The question of conscripts is even more controversial. Currently, the army chooses 130,000 young men each year to do 10 months of mandatory military service. Leaked reports say the von Weizsaecker commission plans to propose that the army conscript only 30,000 men each year. Army generals say they need nearly three times as many.
Most Germans, however, also oppose reducing the number of conscripts. German analyst Guenther Grube notes that, in the aftermath of World War II, Germany had promoted the idea of the army as "citizens in uniform." That was a way, Grube says, to democratize the institution and to do away with the professional army that was notorious for having seized a powerful political role for itself before World War II.
According to Grube, Germans today continue to support the idea of a "citizen" army, and he says many of them see conscription as its main component. Both Social Democrat Chancellor Gerhard Schroeder and opposition Christian Democrat leader Angela Merkel say that using conscripts has developed links between civilians and soldiers that have helped strengthen German democracy. Other observers stress that the present German army is an integral part of a democratic state and hardly likely to take a political stance.
The controversy over the forthcoming report on the Bundeswehr has also opened up a debate on what role the army should play in the future.
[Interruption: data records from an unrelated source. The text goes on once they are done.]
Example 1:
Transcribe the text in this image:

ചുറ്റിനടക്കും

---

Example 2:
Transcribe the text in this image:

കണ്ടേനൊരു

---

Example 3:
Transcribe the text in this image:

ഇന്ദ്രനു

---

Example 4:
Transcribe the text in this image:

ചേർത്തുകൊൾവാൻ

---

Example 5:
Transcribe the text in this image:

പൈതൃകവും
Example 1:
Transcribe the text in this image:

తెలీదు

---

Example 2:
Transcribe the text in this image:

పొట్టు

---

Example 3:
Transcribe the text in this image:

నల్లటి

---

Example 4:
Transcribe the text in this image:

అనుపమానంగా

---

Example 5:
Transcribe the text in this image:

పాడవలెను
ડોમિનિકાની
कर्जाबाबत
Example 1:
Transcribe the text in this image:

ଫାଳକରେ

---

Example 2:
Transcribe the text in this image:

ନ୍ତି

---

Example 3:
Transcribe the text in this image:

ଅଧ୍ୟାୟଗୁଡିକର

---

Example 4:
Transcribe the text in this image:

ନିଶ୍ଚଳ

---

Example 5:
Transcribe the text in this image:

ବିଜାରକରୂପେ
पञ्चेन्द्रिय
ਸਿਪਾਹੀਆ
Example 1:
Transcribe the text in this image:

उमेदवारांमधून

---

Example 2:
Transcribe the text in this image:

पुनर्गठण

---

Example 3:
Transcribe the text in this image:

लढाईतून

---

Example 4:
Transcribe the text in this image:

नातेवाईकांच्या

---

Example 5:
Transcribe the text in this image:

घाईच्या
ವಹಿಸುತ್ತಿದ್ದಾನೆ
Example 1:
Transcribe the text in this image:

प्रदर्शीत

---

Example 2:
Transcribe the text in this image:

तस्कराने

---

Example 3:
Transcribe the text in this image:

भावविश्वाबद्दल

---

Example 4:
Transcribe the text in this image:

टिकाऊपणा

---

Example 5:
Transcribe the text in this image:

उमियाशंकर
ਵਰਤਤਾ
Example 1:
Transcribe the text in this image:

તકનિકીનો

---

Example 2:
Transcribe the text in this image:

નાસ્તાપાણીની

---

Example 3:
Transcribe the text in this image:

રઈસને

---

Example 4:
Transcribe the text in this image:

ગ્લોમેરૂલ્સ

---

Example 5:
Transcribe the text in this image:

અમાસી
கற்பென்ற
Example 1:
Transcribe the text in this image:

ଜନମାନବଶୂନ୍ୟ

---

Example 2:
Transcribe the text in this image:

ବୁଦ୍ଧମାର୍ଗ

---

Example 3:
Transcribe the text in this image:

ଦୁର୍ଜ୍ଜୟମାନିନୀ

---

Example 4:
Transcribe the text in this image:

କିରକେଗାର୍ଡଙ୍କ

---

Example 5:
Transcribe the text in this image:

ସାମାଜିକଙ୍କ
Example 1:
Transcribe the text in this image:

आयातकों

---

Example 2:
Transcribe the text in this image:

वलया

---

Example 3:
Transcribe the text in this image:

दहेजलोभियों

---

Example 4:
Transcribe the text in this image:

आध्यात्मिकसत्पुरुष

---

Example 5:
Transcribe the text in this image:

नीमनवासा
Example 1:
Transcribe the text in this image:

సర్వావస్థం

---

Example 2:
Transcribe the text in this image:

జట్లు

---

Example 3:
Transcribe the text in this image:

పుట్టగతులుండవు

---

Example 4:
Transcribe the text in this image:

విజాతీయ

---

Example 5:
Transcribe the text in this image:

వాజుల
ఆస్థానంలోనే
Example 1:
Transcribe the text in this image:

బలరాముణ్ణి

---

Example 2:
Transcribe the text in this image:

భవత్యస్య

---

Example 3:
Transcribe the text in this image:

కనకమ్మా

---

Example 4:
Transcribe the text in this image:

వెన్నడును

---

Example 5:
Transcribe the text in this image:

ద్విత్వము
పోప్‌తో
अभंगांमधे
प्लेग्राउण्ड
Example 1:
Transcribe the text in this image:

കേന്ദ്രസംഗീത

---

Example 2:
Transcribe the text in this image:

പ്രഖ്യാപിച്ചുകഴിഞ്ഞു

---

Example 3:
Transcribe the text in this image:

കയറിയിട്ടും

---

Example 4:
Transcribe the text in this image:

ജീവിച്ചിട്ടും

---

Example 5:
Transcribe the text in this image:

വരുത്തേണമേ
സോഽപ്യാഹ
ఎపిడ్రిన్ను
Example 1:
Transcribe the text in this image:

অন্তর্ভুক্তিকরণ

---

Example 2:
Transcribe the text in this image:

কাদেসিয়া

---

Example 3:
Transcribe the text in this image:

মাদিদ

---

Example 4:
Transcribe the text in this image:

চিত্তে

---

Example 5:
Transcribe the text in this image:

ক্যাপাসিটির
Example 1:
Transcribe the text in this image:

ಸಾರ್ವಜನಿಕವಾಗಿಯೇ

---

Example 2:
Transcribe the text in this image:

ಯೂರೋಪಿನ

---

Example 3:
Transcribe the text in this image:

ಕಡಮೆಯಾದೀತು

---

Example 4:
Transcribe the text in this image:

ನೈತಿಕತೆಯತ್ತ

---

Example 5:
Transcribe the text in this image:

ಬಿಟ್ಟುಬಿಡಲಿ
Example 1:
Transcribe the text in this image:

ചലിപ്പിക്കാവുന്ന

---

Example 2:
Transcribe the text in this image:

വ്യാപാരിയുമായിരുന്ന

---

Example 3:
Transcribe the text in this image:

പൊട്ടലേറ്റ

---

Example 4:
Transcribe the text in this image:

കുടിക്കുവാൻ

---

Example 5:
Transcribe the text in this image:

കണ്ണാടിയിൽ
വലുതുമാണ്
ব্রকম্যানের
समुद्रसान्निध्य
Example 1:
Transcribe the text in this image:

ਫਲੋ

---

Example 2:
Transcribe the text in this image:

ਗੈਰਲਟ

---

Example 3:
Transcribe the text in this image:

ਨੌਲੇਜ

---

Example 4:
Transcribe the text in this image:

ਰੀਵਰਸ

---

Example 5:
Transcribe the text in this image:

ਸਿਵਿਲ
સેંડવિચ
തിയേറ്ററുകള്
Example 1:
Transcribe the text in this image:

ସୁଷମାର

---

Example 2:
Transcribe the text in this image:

Until recently, Germany believed its army should defend the homeland -- and the NATO Alliance of which it is a member -- but should not intervene in foreign crises. In accordance with that policy, Germany did not send troops to the Gulf War in 1991. Five years later, then defense minister Volker Ruehe criticized France for abandoning compulsory military service and developing a smaller but more professional army that could intervene quickly in foreign crises.
Things have changed since 1996. German troops are now deployed as part of the NATO-led KFOR force in Kosovo and German aircraft participated in last spring's attacks on Yugoslavia. Germany is now a major partner in a planned European Union military force, which is being developed with France and some other EU countries. It is also playing a leading role in developing a proposed EU rapid reaction force.
Chancellor Schroeder has promised his government will announce preliminary decisions on reforming the armed forces before parliament begins its summer recess. He also said no reforms would be pushed through against the wishes of the military. Many commentators in Germany take that as a signal it will be many months before any changes are made.